Je finis cependant par m’endormir, vers trois ou quatre heures du matin, vaincue par l’épuisement. Mais je fus très vite réveillée par un frôlement contre ma jambe, une chaleur contre mon corps. Je faillis hurler, le souvenir des visites nocturnes de Rotu n’étant jamais bien loin de mon esprit, mais je fus vite rassurée par une petite voix douce murmurant dans le noir : « Lumi, n’aie pas peur, c’est moi… En vrai, tu me manquais trop ! Et puis, j’ai peur, toute seule, la nuit, depuis que Père et Ruti ont été assassinés. Je suis tellement contente que tu sois revenue ! »
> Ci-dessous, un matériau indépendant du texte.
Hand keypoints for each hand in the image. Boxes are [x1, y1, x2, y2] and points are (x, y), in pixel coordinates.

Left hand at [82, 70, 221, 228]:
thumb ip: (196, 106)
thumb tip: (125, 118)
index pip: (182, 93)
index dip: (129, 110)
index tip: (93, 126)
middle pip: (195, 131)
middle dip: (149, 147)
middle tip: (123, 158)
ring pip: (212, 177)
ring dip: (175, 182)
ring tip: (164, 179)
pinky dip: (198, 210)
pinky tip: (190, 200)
C'étais Suni... Je lui répondis en la prenant dans mes bras et en la serrant de toutes mes forces contre moi. Au moins, face à ces abysses d’absence, de mort et de destruction, avions-nous encore la chance de pouvoir nous serrer les coudes, toutes les deux.


Le soleil du petit matin nous cueillit exactement dans la même position : nous avions dormi lovées l’une contre l’autre comme deux orphelines perdues au milieu du désert. Lorsque j’ouvris les yeux, ma petite sœur me regardait en silence, immobile comme une statue, pour ne surtout pas me déranger. Elle m’adressa un sourire de lumignon qui me fit oublier toutes ses filouteries en un quart de seconde.


« - Bien dormi, Sunette ?

- Oui ! Mais pas assez longtemps ! Et toi ?
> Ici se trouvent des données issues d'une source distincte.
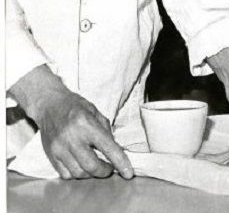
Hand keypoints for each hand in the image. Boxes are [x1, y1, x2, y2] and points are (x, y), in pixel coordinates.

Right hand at [8, 65, 133, 179]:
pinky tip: (81, 166)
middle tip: (109, 168)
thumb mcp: (95, 111)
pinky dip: (77, 174)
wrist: (49, 104)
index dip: (120, 162)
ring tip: (95, 166)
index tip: (128, 173)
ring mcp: (59, 148)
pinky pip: (66, 174)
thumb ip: (106, 130)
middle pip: (91, 166)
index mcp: (86, 124)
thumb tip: (115, 150)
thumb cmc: (75, 106)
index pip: (107, 147)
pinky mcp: (51, 155)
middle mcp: (72, 138)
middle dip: (104, 171)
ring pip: (79, 173)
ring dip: (91, 174)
- Oh, moi, je n’ai pas fait de nuit complète depuis des mois, avec les jumeaux. Ils sont un peu comme leur tata : adorables mais remuants.

- …

- Tu sais, c’est toujours le matin qu’Orcinus me manque le plus.

- Tu n’as aucune nouvelle ?

- Non…

- Alors il ne sait même pas qu’il a des enfants ?

- Non plus.

- J’aimerais tellement pouvoir t’aider, Lumi, si tu savais…

- Je le sais, Suni. Je te connais par coeur. Tu es capable de tout et surtout, de n’importe quoi. Comme de tuer un roi…

- Rotu n’est pas un roi, c’est un monstre. Et je m’appelle Sunauplia !

- Si tu veux.

- …

- Sunette, je t’en prie, ne perds pas de temps.

- Que veux-tu dire ?

- On ne sait jamais ce qui peut arriver. Anguillus est un garçon très bien. S’il te plaît, fonce ! Et dis-le-lui.

- Ce n’est pas toi qui me disais il y a quelque temps d’être un peu moins franche et démonstrative, sur ce sujet-là ?

- Si. Mieux vaut restreindre tes ardeurs quand tu ne fais qu’admirer la plastique de tel ou tel Lointain. Surtout le mien ! Cela ne se fait pas. Même si on a le droit de regarder… Mais là, c’est différent. Si tu ressens quelque chose pour Anguillus, tu devrais lui en parler.

- Il me déteste.

- Je ne crois pas, non.

- …
- Dans tous les cas, tant que vous n’en discutez pas, tu ne peux pas savoir ce qu’il pense.

- Je sais déjà ce qu’il dit ! Et crois-moi, ce n’est pas toujours très engageant.

- Tsss ! Si tu ne lui plaisais pas, il ne te regarderait pas comme ça.

- Tu parles… Depuis que tu as trouvé le grand amour, tu vois des sentiments partout.